Focus Is Placed on the Performance of the Human-AI Team: Where the model has a “human in the loop,” human factors considerations and the human interpretability of the model outputs are addressed with emphasis on the performance of the Human-AI team, rather than just the performance of the model in isolation.
Testing Demonstrates Device Performance during Clinically Relevant Conditions: Statistically sound test plans are developed and executed to generate clinically relevant device performance information independently of the training data set. Considerations include the intended patient population, important subgroups, clinical environment and use by the Human-AI team, measurement inputs, and potential confounding factors.
Users Are Provided Clear, Essential Information: Users are provided ready access to clear, contextually relevant information that is appropriate for the intended audience (such as health care providers or patients), including the product’s intended use and indications for use, performance of the model for appropriate subgroups, characteristics of the data used to train and test the model, acceptable inputs, known limitations, user interface interpretation, and clinical workflow integration of the model. Users are also made aware of device modifications and updates from real-world performance monitoring, the basis for decision-making when available, and a means to communicate product concerns to the developer.
Deployed Models Are Monitored for Performance, and Re-training Risks are Managed: Deployed models have the capability to be monitored in “real world” use with a focus on maintained or improved safety and performance. Additionally, when models are periodically or continually trained after deployment, there are appropriate controls in place to manage risks of overfitting, unintended bias, or degradation of the model (for example, dataset drift) that may impact the safety and performance of the model as it is used by the Human-AI team.

AI/ML technologies have the potential to transform health care by deriving new and important insights from the vast amount of data generated during the delivery of health care every day. They use software algorithms to learn from real-world use and, in some situations, may use this information to improve the product’s performance.

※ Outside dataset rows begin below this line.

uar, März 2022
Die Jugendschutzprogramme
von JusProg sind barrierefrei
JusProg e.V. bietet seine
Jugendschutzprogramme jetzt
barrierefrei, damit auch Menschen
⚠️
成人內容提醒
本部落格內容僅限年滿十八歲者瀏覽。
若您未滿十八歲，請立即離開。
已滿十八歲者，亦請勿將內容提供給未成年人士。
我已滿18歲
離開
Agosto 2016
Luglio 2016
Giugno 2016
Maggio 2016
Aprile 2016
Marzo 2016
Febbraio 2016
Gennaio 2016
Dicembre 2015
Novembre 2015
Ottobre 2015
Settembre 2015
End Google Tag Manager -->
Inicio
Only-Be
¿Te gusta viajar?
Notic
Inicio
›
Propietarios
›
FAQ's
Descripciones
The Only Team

But they also present unique considerations due to their complexity and the iterative and data-driven nature of their development.

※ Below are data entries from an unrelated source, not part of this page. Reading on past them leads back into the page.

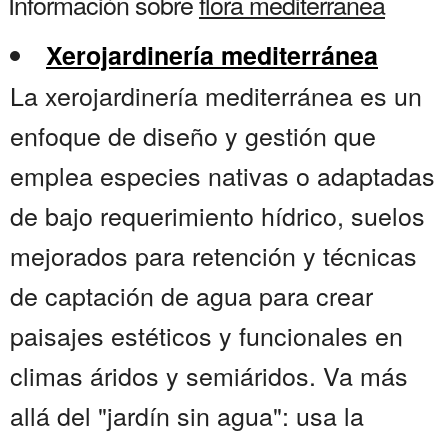
Información sobre
flora mediterranea
Xerojardinería mediterránea
La xerojardinería mediterránea es un
enfoque de diseño y gestión que
emplea especies nativas o adaptadas
de bajo requerimiento hídrico, suelos
mejorados para retención y técnicas
de captación de agua para crear
paisajes estéticos y funcionales en
climas áridos y semiáridos. Va más
allá del "jardín sin agua": usa la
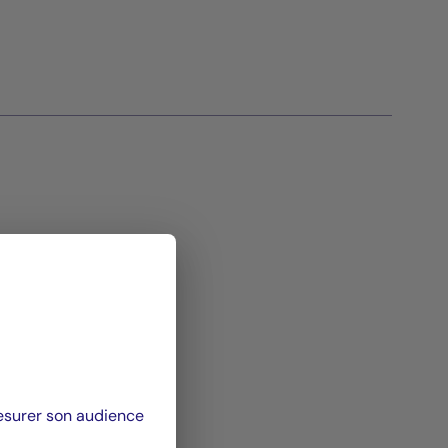
mesurer son audience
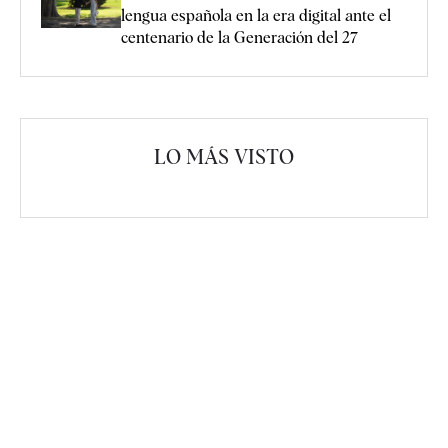
lengua española en la era digital ante el
centenario de la Generación del 27
LO MÁS VISTO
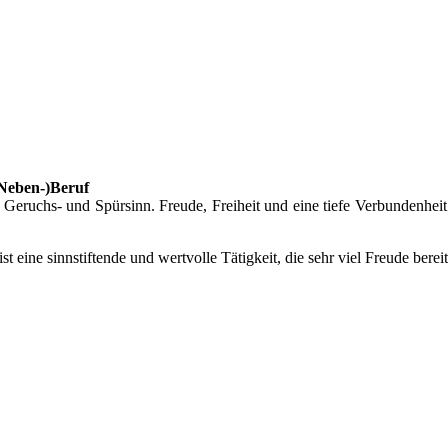
(Neben-)Beruf
eruchs- und Spürsinn. Freude, Freiheit und eine tiefe Verbundenheit
 ist eine sinnstiftende und wertvolle Tätigkeit, die sehr viel Freude bere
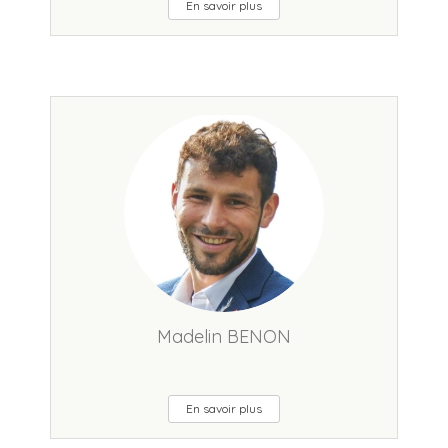
En savoir plus
Madelin BENON
En savoir plus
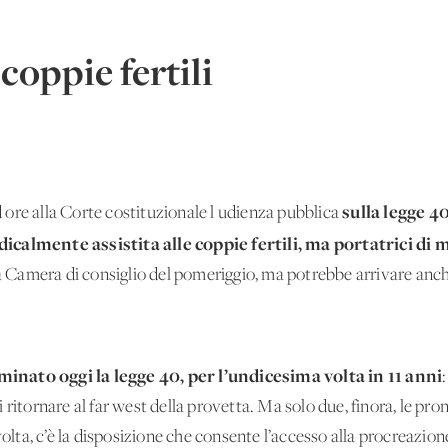
coppie fertili
sulla legge 40
ore alla Corte costituzionale l'udienza pubblica
icalmente assistita alle coppie fertili, ma portatrici di 
la Camera di consiglio del pomeriggio, ma potrebbe arrivare anch
inato oggi la legge 40, per l’undicesima volta in 11 anni
 ritornare al far west della provetta. Ma solo due, finora, le pr
volta, c’è la disposizione che consente l’accesso alla procreazio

The 10 guiding principles identify areas where the International Medical Device Regulators Forum (IMDRF), international standards organizations, and other collaborative bodies could work to advance GMLP. Areas of collaboration include research, creating educational tools and resources, international harmonization, and consensus standards, which may help inform regulatory policies and regulatory guidelines.

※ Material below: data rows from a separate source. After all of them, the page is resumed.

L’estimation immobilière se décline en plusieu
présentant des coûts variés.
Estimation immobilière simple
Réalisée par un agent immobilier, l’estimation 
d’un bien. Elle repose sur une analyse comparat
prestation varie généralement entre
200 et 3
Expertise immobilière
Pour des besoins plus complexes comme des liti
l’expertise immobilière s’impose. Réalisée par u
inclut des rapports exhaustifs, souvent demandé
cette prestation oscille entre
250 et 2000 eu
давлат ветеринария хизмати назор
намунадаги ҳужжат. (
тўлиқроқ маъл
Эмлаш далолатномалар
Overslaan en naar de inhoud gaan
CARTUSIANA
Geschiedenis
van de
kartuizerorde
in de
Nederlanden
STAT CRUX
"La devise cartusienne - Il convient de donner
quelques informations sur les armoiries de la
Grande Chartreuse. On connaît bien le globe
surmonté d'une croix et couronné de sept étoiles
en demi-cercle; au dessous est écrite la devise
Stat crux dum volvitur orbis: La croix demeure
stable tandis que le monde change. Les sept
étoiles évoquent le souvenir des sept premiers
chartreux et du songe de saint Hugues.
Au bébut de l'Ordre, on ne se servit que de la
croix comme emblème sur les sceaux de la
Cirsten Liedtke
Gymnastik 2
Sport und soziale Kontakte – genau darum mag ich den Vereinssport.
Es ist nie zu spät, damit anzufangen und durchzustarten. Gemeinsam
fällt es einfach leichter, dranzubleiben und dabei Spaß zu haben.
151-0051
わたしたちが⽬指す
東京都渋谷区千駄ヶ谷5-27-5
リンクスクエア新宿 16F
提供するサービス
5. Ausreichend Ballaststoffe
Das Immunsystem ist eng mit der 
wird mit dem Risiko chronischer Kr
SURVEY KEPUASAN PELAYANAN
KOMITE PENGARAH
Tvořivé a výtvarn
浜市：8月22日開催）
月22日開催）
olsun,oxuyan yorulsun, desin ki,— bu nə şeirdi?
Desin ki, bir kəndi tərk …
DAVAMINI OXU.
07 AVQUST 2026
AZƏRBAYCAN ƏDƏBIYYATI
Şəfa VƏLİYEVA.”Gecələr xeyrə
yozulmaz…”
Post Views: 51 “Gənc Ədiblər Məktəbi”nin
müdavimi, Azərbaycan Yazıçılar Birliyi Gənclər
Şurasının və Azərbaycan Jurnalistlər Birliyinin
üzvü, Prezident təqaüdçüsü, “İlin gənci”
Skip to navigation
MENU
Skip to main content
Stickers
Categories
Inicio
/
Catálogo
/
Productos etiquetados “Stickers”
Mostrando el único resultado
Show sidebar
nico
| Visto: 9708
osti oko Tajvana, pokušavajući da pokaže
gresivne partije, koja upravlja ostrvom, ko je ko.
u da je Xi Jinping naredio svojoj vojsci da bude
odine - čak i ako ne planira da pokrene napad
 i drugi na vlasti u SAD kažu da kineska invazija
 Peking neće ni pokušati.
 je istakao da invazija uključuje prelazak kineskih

The guiding principles may be used to:

Adopt good practices that have been proven in other sectors
Tailor practices from other sectors so they are applicable to medical technology and the health care sector
Create new practices specific for medical technology and the health care sector

As the AI/ML medical device field evolves, so too must GMLP best practices and consensus standards. Strong partnerships with our international public health partners will be crucial if we are to empower stakeholders to advance responsible innovations in this area.